JENNIFER BROWN: That’s some really beautiful advice, and I just picked up a new hashtag, future-trip. Just say no to the spiral that we can go into, because we can’t know, and in a way view that as liberating, because to me if we don’t go down that road, it is a challenge to stay very, very present, and there’s so much to be discovered in being present that I think we’re normally too busy to access. So I know, for me, accessing the deeper stuff right now is accessible to me in a different way. As long as I can put that future-trip to the side. I think that’s the big if, and that’s a muscle that we’re all working on.
CLAUDE SILVER: That’s right.
JENNIFER BROWN: But if you can get to that place of acceptance and think of meaning and significance and what’s really important, right now is a time to just listen to yourself in a really deep way and say, “What do I want? What do I want to be a part of creating out of this? What’s important to me?” It’s very much a fertile time for us as leaders and humans. Claude, this has been so helpful, and I know our audience is going to just eat it up. It’s just the right message, right time, from the right person, and I so appreciate how you’re holding others up right now in the way that you do. I hope everybody will follow you in social. Where do you like to be? Where do you like to share what’s going on for you?

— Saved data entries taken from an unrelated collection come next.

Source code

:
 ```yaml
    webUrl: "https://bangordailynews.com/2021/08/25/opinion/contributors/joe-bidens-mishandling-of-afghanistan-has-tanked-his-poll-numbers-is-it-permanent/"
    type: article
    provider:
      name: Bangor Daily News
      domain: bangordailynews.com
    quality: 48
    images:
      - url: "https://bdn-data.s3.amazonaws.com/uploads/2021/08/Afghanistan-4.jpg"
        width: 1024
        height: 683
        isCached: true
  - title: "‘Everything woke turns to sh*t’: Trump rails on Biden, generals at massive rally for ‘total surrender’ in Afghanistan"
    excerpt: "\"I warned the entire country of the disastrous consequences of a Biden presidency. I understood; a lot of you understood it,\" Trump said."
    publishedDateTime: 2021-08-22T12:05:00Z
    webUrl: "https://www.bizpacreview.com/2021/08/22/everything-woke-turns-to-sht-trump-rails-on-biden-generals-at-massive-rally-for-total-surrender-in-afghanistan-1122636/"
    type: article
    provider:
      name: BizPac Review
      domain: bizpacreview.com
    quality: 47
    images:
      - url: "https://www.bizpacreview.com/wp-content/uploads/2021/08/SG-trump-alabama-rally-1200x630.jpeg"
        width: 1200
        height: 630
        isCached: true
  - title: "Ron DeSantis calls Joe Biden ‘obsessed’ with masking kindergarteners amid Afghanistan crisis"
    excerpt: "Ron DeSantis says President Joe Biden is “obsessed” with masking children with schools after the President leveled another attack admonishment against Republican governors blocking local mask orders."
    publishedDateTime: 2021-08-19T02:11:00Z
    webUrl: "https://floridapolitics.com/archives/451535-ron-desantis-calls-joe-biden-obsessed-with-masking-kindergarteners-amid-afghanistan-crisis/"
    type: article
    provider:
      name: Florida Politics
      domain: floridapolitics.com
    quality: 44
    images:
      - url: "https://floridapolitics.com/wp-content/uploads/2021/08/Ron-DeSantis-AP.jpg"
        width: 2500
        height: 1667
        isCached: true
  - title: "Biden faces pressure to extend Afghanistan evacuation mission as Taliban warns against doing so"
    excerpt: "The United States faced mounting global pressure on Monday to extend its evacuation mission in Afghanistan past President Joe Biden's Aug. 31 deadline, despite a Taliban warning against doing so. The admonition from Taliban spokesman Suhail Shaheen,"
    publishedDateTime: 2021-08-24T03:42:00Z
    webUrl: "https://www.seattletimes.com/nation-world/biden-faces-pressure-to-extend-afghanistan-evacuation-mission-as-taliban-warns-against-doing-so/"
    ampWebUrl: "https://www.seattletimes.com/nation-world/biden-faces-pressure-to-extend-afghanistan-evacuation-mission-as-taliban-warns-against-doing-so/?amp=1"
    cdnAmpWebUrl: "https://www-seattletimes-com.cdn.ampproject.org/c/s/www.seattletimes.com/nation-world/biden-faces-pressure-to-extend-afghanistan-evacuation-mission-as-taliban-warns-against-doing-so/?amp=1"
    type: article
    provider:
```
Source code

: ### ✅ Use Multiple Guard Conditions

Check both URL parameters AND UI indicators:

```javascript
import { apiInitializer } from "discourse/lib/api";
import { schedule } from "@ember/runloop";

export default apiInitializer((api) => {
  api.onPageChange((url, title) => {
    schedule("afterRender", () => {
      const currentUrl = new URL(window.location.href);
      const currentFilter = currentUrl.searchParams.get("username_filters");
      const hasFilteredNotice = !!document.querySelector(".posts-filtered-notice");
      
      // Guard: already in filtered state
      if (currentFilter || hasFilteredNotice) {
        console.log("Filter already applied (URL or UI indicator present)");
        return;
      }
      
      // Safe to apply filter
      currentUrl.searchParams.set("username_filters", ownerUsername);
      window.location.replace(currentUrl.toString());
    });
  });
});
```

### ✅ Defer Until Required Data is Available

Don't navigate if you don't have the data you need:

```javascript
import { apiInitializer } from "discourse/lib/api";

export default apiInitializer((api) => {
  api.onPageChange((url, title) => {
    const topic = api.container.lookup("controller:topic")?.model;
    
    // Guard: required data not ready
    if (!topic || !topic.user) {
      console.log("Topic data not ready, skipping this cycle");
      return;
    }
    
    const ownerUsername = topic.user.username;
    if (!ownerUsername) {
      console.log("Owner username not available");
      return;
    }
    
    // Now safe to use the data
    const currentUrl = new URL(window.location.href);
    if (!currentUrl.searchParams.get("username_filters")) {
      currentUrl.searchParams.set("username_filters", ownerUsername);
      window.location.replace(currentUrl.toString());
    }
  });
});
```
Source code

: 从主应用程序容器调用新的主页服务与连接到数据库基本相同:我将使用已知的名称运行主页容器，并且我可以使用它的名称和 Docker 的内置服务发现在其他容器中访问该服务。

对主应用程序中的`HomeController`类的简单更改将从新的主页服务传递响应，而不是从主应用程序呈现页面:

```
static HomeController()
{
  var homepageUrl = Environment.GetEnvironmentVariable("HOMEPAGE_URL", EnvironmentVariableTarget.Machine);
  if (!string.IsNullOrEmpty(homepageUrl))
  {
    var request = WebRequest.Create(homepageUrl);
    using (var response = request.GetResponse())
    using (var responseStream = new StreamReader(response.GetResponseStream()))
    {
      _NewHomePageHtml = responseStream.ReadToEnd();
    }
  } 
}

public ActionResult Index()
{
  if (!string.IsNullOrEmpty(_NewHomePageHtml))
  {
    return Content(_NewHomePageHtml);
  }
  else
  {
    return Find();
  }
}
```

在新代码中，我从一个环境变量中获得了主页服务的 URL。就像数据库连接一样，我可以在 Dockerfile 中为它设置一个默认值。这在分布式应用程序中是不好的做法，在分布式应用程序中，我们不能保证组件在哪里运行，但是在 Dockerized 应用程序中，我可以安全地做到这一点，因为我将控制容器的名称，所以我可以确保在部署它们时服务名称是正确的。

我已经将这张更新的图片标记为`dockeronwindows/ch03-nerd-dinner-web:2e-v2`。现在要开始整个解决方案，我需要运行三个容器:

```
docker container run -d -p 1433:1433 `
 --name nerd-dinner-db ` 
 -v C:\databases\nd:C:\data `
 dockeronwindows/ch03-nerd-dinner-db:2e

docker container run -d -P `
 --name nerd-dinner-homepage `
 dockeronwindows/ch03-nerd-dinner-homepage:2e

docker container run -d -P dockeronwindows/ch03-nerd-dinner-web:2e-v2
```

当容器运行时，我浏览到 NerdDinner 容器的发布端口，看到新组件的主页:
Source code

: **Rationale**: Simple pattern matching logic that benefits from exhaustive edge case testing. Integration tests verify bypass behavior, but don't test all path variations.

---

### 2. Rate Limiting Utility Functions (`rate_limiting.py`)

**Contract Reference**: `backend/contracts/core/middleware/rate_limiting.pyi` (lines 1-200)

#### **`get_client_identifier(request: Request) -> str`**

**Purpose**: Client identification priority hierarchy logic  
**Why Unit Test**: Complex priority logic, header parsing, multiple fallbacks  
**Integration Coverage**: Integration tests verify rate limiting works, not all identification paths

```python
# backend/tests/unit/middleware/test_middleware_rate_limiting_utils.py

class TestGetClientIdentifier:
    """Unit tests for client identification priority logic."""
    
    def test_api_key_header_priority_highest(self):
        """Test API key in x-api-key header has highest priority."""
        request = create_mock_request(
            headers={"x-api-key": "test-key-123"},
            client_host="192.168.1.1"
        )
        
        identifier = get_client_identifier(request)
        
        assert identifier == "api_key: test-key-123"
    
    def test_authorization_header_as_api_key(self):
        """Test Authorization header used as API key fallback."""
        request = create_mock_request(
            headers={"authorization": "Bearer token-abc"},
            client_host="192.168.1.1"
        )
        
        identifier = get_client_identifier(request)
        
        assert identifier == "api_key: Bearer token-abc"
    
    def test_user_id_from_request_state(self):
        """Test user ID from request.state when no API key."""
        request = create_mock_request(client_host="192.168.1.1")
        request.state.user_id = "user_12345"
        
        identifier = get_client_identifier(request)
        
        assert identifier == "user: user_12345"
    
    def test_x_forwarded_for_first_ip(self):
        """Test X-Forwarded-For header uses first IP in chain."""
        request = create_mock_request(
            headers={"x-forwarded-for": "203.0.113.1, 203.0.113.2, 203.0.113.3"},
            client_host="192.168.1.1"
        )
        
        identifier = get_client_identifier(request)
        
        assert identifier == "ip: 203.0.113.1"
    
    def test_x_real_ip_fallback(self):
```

CLAUDE SILVER: Yeah. I share on LinkedIn quite a bit.
JENNIFER BROWN: Okay.
CLAUDE SILVER: And on Instagram. Yeah, and on Twitter.
JENNIFER BROWN: Okay.
CLAUDE SILVER: But anywhere, and I’d love it if people DM me or write me. It might take me a while to get back to everyone, but I do write back. And I’d love to know… I always want to know how I can be of value. That’s really it.
JENNIFER BROWN: That’s so awesome. That’s such a generous offer. Thank you for doing that, and I don’t doubt that the audience will hit you up, as they should.
CLAUDE SILVER: Okay.
JENNIFER BROWN: Keep on leading with heart and reminding us about where the heart lives in all of us, as you do, and thanks so much for joining me, Claude.
CLAUDE SILVER: Thank you, Jennifer. Have a great, great day.